Arrange the lines from the start of the listing through the line holding "Política de Cookies", inclusive, as a Markdown table with the columns "Row" and "Line", leaving out blank lines. Include only those lines.

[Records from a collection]
*** Begin section ***

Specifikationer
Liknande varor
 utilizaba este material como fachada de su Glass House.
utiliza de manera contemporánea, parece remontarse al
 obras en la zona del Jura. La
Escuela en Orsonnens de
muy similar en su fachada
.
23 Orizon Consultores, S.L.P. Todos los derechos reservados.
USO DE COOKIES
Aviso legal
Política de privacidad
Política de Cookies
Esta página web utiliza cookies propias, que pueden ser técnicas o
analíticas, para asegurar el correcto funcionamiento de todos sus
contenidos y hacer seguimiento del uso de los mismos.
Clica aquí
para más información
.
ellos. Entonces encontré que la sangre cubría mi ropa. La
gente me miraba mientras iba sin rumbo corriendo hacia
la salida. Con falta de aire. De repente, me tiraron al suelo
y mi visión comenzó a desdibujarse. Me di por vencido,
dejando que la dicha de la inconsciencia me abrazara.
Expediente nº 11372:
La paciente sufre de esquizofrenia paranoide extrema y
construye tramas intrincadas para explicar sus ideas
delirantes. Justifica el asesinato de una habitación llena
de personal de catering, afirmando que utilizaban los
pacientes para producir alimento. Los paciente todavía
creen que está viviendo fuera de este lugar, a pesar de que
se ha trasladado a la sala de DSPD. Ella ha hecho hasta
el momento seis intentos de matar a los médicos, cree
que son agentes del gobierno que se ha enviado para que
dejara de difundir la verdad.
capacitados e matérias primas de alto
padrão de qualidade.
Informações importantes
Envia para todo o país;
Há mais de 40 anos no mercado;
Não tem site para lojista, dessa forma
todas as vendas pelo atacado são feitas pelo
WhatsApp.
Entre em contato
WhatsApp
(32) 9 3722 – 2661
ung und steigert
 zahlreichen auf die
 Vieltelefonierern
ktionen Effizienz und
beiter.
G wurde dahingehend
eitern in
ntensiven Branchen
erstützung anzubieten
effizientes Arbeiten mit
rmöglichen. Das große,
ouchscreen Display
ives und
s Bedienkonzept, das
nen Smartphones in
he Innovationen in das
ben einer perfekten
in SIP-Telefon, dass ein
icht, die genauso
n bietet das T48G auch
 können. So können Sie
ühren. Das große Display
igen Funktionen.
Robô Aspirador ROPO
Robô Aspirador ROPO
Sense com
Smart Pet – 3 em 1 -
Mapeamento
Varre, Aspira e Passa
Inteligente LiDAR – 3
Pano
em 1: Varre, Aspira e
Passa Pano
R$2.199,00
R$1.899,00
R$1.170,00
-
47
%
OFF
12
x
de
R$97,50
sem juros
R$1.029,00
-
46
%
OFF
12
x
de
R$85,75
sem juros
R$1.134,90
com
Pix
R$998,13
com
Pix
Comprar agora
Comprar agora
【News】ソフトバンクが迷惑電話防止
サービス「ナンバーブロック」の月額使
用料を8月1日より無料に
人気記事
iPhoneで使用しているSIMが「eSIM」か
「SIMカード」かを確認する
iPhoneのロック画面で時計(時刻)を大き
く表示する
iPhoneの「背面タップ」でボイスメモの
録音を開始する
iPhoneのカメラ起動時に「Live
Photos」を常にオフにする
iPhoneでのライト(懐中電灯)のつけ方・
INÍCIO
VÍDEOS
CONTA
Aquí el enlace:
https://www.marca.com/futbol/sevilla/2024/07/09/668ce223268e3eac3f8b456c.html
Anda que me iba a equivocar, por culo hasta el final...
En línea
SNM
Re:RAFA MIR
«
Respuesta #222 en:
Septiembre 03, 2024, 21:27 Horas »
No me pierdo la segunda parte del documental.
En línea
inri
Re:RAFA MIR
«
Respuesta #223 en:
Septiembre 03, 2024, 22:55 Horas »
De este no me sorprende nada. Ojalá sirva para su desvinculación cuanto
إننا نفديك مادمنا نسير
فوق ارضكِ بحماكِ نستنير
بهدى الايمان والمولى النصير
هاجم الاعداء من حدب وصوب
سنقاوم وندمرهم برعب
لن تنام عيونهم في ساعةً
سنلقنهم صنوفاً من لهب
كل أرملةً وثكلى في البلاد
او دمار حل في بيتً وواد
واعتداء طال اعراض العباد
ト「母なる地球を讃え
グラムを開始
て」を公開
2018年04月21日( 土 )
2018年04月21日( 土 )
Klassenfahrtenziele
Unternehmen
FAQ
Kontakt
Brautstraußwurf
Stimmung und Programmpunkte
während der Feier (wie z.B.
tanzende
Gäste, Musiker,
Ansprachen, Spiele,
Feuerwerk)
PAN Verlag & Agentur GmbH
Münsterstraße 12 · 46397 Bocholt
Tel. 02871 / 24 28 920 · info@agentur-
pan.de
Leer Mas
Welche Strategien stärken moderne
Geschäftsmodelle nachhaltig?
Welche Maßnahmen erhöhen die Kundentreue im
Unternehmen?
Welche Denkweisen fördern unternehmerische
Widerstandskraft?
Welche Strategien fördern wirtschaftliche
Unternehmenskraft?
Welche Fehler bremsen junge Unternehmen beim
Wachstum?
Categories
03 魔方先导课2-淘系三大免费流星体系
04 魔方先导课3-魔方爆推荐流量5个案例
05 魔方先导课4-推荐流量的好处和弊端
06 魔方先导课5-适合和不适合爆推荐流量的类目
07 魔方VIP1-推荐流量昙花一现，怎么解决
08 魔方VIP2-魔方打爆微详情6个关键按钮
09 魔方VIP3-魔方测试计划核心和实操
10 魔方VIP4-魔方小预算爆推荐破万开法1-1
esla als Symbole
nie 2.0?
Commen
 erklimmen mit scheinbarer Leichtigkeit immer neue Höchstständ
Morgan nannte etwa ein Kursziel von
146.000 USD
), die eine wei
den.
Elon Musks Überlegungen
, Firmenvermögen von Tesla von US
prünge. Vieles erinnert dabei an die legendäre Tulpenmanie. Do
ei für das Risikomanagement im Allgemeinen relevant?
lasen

*** End section ***

### WRITTEN SOLUTION
| Row | Line |
|---|---|
| 1 | Specifikationer |
| 2 | Liknande varor |
| 3 |  utilizaba este material como fachada de su Glass House. |
| 4 | utiliza de manera contemporánea, parece remontarse al |
| 5 |  obras en la zona del Jura. La |
| 6 | Escuela en Orsonnens de |
| 7 | muy similar en su fachada |
| 8 | . |
| 9 | 23 Orizon Consultores, S.L.P. Todos los derechos reservados. |
| 10 | USO DE COOKIES |
| 11 | Aviso legal |
| 12 | Política de privacidad |
| 13 | Política de Cookies |